Prosseguindo com nossa viagem pelas fases, facetas, evoluções, contextos e cenários do free jazz e da música improvisada —— vide que em 2020 já talhamos aqui uma indicação de mais de 👉80 Álbuns Essenciais do Free Jazz e da Free Improvisation ——, minha finalidade neste podcast, então, é usar minha própria experiencia auditiva —— nesse percurso que cruzei para assimilar as músicas de vanguarda em geral —— para trazer um panorama desse conceito libertário de música que incorporou ao jazz as mais variadas radicalizações, os mais variados conceitos disfórmicos e abstratos das artes modernas e contemporâneas como um todo: a começar por conceitos artísticos como o dadaísmo, o expressionismo abstrato, a música atonal-dodecafônica, a música aleatória, o indeterminismo, o Movimento Fluxus, a música concreta, a eletroacústica, o ecleticismo radical, a pós-modernidade... entre outros conceitos e movimentos —— não é à toa, aliás, que a pintura abstrata White Light (1954, MoMA) de Jackson Pollock ilustra a capa do álbum Free Jazz - A Collective Improvisation (Atlantic, 1960), álbum de Ornette Coleman que fundou definitivamente o free jazz! Essas associações das artes plásticas, da música erudita moderna e das artes performáticas de vanguarda nem sempre são relacionadas aos contextos do free jazz nas histórias contadas pela Wikipédia e outros sites e plataformas "especializados", mas quando pesquisamos sobre os álbuns, as obras e as biografias dos músicos separadamente, essas influências são sempre relatadas, e é por isso que aqui essas correlações são nosso ponto de partida —— sem deixar de considerar, lógico, as influências dos aspectos culturais, dos cenários e dos contextos vários. Seja bem vindo ao podcast!
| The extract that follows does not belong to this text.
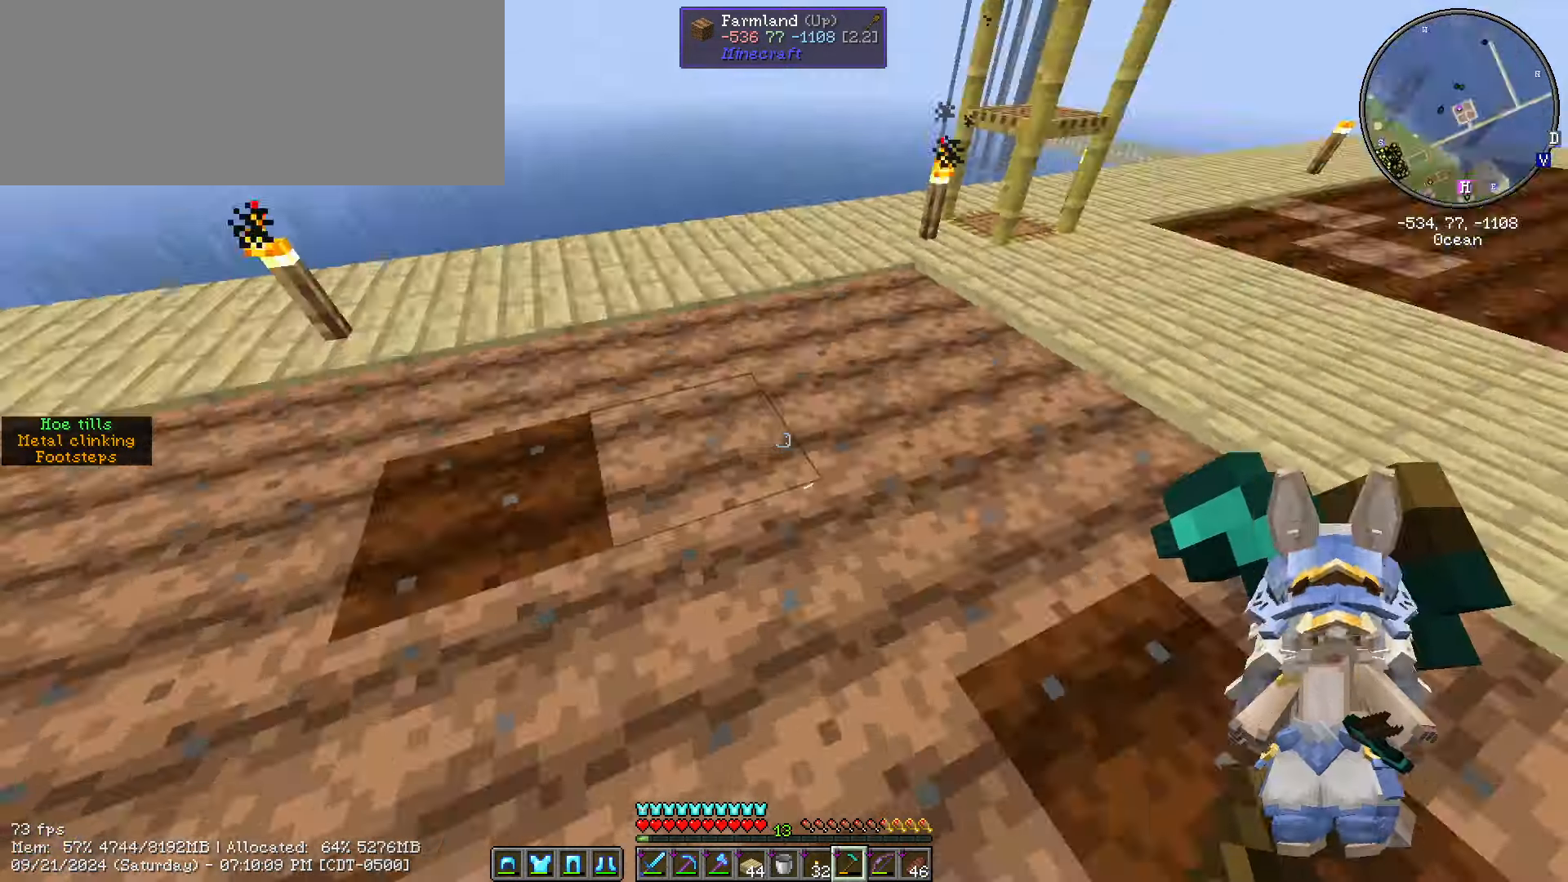
{"keys": ["ctrl_l", "w"], "mouse": [], "events": [[83, "w", "down"], [216, "ctrl_l", "down"]]}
Ouça, pesquise sobre os músicos e, se puder, adquire os álbuns!
Free Jazz & Avant-garde (1959-1966) - Cenário de New York: Ornette Coleman, Don Cherry, New York Contemporary Five & Archie Shepp, os primeiros rompantes da "new thing" que deformou as formas do blues e do bebop
"Orquestras" de Free Improv - Início dos ensembles expandidos: o precursor double quartet no álbum "Free Jazz" (1960) de Ornette Coleman e a pioneira "new thing big band" no incendiário Ascension (1965) de John Coltrane
Cecil Taylor - Unit Structures & piano solo: descaminhos e a arte de um incendiário e percussivo piano abstrato
"Orquestras" de Free Improv: as "Communications" de Carla Bley, Michael Mantler e a Jazz Composer's Orchestra
AACM de Chicago - Creative Black Music: Art Ensemble of Chicago, Anthony Braxton, Henry Threadgill e George Lewis: as influências da música erudita moderna no desenvolvimento de um free jazz mais composicional e formalista
A voz dentro dos contextos do free jazz e da música improvisada: Jeanne Lee com Marion Brown (c/ Chick Corea, Anthony Braxton, Andrew Cirille, etc), Irene Aebi com Steve Lacy, Phil Minton com Roger Turner, e Amirtha Kidambi
"Orquestras" de Free Improv - Europa: Brotherhood of Breath de Chris McGregor (Londres); Globe Unity Orchestra de Alexander von Schlippenbach (Berlim); e a evolução do método "Conduction" do maestro americano Butch Morris
Free Jazz + Eletrônica & Eletroacústica - Sintetizadores e Recursos Eletrônicos: Sun Ra, Musica Elettronica Viva, Anthony Braxton com Richard Teitelbaum, M.I.M.E.O. e a banda Space Quartet do sound artist português Rafael Toral
Downtown Scene - John Zorn, Ikue Mori, Satoko Fujii e etc: No Wave + Free jazz + Hardcore Punk + Electronic + Japanoise + Colagens + Ecletismos radicais. Um novo conceito de liberdade com a mistura ruidosa de várias estéticas!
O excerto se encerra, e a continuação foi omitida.